(Beginning of DATA TO EXAMINE)

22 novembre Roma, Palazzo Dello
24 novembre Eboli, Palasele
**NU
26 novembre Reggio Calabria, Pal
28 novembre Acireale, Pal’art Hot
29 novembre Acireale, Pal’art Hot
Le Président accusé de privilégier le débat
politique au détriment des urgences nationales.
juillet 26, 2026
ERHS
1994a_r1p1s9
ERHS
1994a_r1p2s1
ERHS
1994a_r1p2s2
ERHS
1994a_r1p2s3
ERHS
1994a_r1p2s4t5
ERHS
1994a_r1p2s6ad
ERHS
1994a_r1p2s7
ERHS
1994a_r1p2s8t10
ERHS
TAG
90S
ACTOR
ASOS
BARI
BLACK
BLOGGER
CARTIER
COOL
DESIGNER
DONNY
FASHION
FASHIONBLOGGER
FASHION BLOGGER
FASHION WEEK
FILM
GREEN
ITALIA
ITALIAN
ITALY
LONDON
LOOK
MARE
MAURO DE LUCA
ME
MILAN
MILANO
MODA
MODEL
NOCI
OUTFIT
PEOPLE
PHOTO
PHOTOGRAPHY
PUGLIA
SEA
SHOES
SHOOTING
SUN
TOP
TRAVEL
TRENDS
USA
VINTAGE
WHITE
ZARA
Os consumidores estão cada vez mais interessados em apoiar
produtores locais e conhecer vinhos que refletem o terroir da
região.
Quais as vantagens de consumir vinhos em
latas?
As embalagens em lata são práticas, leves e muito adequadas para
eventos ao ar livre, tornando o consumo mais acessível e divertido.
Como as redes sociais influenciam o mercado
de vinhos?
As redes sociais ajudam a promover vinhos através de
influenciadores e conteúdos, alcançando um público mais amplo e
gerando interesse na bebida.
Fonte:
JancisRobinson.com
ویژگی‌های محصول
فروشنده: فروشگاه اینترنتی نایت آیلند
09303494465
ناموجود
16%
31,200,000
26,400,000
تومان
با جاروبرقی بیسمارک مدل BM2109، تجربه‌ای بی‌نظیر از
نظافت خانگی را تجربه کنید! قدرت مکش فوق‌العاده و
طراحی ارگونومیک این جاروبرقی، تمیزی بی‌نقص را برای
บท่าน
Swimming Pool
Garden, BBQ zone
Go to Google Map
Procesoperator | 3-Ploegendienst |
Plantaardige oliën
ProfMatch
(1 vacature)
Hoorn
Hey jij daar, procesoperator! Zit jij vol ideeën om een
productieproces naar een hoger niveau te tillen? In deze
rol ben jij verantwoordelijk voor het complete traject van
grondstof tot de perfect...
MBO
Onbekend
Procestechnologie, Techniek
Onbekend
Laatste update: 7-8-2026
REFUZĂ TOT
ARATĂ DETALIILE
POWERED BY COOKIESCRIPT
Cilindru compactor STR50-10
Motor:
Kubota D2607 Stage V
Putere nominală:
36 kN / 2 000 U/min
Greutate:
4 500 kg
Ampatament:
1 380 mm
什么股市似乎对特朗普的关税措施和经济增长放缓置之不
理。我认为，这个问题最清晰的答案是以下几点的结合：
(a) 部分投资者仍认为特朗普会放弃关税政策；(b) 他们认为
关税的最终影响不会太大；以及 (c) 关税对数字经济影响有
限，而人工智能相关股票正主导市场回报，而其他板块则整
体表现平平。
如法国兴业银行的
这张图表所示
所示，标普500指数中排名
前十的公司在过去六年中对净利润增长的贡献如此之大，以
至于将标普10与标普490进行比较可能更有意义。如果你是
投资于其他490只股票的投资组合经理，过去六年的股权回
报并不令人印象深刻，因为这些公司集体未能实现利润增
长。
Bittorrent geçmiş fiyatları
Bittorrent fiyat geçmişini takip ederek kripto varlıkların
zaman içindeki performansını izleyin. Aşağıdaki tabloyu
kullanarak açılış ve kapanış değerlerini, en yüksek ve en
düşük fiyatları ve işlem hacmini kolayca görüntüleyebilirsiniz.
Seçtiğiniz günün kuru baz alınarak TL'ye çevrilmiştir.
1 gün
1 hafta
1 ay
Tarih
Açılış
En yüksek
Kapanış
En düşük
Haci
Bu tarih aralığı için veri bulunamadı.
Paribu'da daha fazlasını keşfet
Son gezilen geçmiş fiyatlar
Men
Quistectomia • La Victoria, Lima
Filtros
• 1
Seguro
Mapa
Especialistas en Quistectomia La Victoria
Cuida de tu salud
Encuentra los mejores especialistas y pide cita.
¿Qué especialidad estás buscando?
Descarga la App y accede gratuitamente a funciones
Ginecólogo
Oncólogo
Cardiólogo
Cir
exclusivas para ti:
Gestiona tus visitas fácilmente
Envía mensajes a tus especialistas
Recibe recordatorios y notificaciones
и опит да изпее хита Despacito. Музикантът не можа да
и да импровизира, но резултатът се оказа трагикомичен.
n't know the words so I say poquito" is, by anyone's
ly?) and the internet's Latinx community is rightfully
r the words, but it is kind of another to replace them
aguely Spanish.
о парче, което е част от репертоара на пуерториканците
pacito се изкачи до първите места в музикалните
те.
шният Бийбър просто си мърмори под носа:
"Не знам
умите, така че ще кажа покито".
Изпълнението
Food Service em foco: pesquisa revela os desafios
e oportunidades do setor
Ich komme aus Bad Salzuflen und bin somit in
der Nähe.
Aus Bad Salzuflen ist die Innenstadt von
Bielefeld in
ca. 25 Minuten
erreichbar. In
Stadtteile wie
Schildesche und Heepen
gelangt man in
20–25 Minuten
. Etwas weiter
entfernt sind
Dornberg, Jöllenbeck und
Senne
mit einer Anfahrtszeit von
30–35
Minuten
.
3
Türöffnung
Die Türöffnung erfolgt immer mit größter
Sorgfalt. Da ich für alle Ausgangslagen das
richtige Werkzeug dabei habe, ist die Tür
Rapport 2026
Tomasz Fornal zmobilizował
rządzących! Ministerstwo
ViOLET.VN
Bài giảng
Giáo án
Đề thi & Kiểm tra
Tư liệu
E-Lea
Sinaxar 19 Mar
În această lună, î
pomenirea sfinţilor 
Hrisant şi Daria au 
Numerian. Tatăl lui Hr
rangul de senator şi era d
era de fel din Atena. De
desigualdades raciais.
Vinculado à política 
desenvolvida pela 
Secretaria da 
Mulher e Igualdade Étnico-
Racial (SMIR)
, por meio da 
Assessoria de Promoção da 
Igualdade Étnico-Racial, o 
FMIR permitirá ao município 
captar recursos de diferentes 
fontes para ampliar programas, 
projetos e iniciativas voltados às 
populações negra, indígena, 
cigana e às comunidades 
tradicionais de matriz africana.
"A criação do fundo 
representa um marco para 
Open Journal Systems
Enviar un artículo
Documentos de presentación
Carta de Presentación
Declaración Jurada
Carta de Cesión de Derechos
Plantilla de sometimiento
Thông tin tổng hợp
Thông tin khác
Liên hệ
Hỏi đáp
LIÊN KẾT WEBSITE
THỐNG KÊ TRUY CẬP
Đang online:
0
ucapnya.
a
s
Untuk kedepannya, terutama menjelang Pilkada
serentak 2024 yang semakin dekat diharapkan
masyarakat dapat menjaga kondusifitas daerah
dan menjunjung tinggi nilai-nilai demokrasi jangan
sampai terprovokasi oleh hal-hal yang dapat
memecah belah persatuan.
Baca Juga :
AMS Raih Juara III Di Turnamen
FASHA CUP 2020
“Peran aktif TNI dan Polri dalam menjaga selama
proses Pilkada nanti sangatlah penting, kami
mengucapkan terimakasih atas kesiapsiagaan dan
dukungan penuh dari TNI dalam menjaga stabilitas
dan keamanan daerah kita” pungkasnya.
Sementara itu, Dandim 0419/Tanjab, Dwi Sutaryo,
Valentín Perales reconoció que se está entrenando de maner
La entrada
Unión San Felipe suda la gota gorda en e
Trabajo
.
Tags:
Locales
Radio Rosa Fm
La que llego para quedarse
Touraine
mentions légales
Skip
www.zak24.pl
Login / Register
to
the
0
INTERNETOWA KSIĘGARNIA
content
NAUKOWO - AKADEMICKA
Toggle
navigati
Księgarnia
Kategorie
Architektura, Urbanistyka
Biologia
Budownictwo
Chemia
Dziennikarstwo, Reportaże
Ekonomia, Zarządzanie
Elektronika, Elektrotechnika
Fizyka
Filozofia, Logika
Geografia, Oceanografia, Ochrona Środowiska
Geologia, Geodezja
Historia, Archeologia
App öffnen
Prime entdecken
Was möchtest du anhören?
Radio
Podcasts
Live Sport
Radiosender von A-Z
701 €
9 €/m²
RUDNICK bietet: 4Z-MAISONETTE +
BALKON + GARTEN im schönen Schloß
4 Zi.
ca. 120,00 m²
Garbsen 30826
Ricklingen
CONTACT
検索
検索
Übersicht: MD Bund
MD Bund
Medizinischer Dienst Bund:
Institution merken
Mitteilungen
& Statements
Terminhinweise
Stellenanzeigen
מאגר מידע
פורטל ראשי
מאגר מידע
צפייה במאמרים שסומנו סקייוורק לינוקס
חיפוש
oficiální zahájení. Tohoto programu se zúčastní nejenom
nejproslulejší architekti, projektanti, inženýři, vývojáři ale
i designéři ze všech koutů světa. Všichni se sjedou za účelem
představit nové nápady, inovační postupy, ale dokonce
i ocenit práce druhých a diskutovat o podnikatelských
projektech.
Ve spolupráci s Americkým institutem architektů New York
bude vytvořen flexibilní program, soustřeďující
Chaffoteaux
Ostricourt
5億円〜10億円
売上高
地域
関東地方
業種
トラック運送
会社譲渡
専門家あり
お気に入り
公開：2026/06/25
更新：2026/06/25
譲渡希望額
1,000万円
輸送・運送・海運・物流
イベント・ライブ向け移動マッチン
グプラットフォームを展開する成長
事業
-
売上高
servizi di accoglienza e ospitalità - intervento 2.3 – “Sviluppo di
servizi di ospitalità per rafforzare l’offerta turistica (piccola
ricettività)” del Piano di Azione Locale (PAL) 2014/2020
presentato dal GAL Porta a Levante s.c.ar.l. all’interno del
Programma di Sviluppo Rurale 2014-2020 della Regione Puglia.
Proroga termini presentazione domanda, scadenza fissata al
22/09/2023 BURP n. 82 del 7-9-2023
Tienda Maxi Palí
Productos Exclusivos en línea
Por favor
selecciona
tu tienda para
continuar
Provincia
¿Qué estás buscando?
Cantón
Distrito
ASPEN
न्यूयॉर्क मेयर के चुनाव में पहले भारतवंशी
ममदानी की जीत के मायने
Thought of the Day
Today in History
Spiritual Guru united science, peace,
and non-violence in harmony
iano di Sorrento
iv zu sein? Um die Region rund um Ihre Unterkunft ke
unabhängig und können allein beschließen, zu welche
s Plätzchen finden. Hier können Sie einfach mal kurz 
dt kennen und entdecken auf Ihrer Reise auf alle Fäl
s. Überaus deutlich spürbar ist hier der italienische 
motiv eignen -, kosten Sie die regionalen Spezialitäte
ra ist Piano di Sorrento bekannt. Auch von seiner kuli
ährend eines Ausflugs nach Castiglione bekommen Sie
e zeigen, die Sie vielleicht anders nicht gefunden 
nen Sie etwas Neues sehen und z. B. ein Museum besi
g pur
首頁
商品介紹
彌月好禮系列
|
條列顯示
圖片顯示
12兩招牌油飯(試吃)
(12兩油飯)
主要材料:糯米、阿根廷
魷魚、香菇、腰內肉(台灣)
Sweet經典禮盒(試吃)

(End of DATA TO EXAMINE)

TASK GOAL >> Extract each line from the entries above that contains the word "servizi".

RESPONSE TO THIS TASK >>
servizi di accoglienza e ospitalità - intervento 2.3 – “Sviluppo di
servizi di ospitalità per rafforzare l’offerta turistica (piccola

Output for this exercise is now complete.